Has Inflation Killed the Easter Bunny?

The Easter Bunny may have a lighter load this year. With the price of eggs so high, people will save them for breakfast instead of coloring them and hiding them for the kids.

Dollar Tree, a discount variety store and Fortune 500 company that operates 15,115 stores in 48 states and Canada, has pulled eggs from its shelves. According to Dollar Tree spokesman Randy Guiler, “The cost of eggs is currently very high and we won’t sell eggs again until costs are more in line with historical levels.” Dollar Tree had been selling eggs for $1.25 per dozen, which is the price of many products in Dollar Tree stores.

Data from the Federal Reserve Bank of St. Louis shows the average egg price has gone from $2.05 a dozen in February of 2022 to $4.21 a dozen in February of this year… an increase of 105%. California has seen the biggest increase going from $2.35 to $7.37 a dozen—213%.

Egg prices hit record highs in January of almost $5 a dozen due to a global outbreak of avian flu. The U.S. Department of Agriculture (USDA) estimates that more than 43 million egg-laying hens had to be destroyed causing a massive drop in available egg supply. According to Texas A&M University, avian flu is harder on layer hens because those birds are in production for a longer period of time than broiler chickens, which are used for meat, so layers have a higher risk of exposure to the virus.

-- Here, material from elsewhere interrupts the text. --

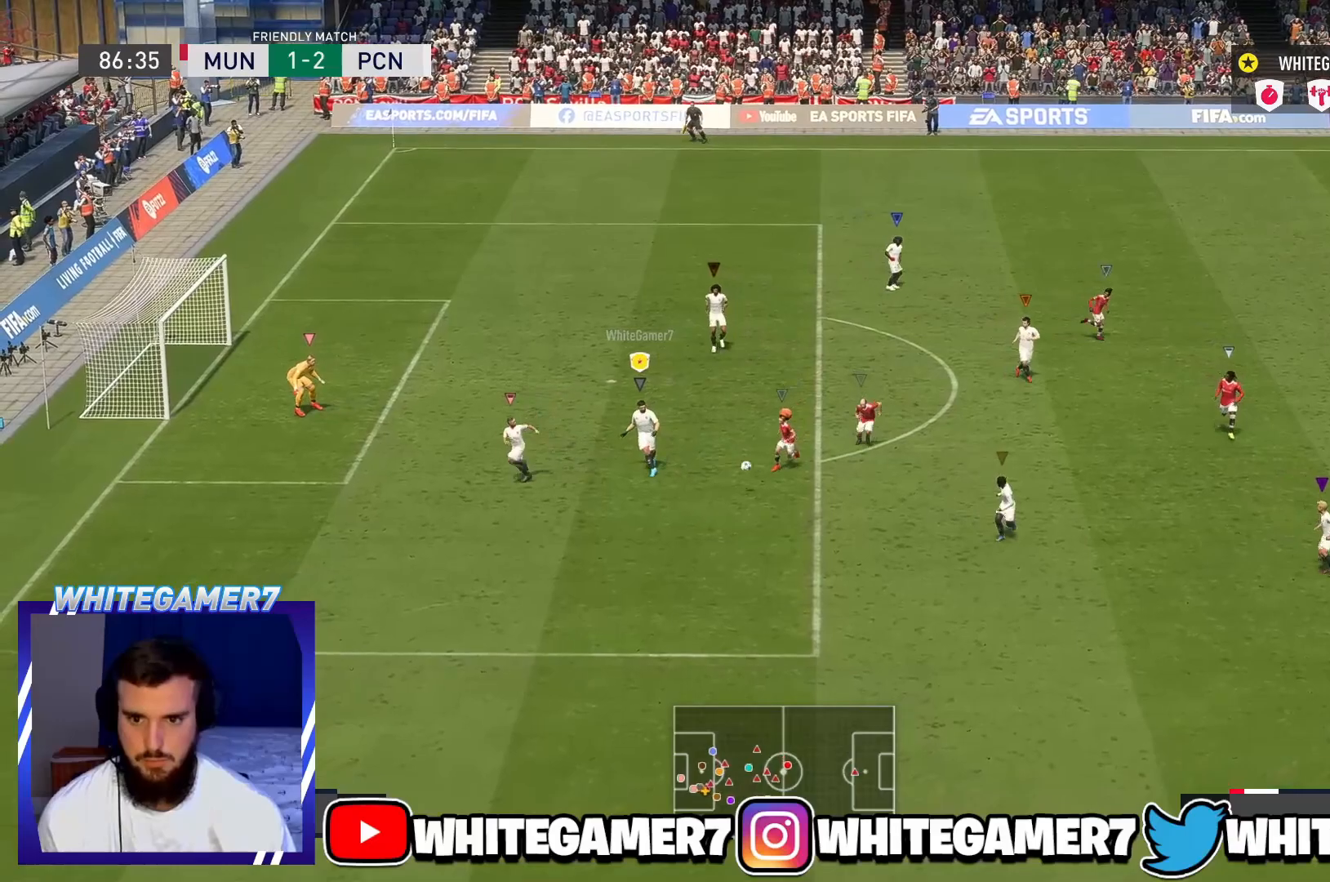
{"buttons": [], "left_stick": "right", "events": [[200, "left_stick", "right"]]}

Farmers are rebuilding their flocks, but according to the University of Wisconsin, it takes 4-6 months from the time a chick is hatched before it begins laying eggs.

The USDA predicts egg prices will drop by almost 27 percent in 2023, but not by Easter. So, the quandary is, do you take the eggs sunny side up, or paint them red, blue, and green and hope your kids find them before July 4th?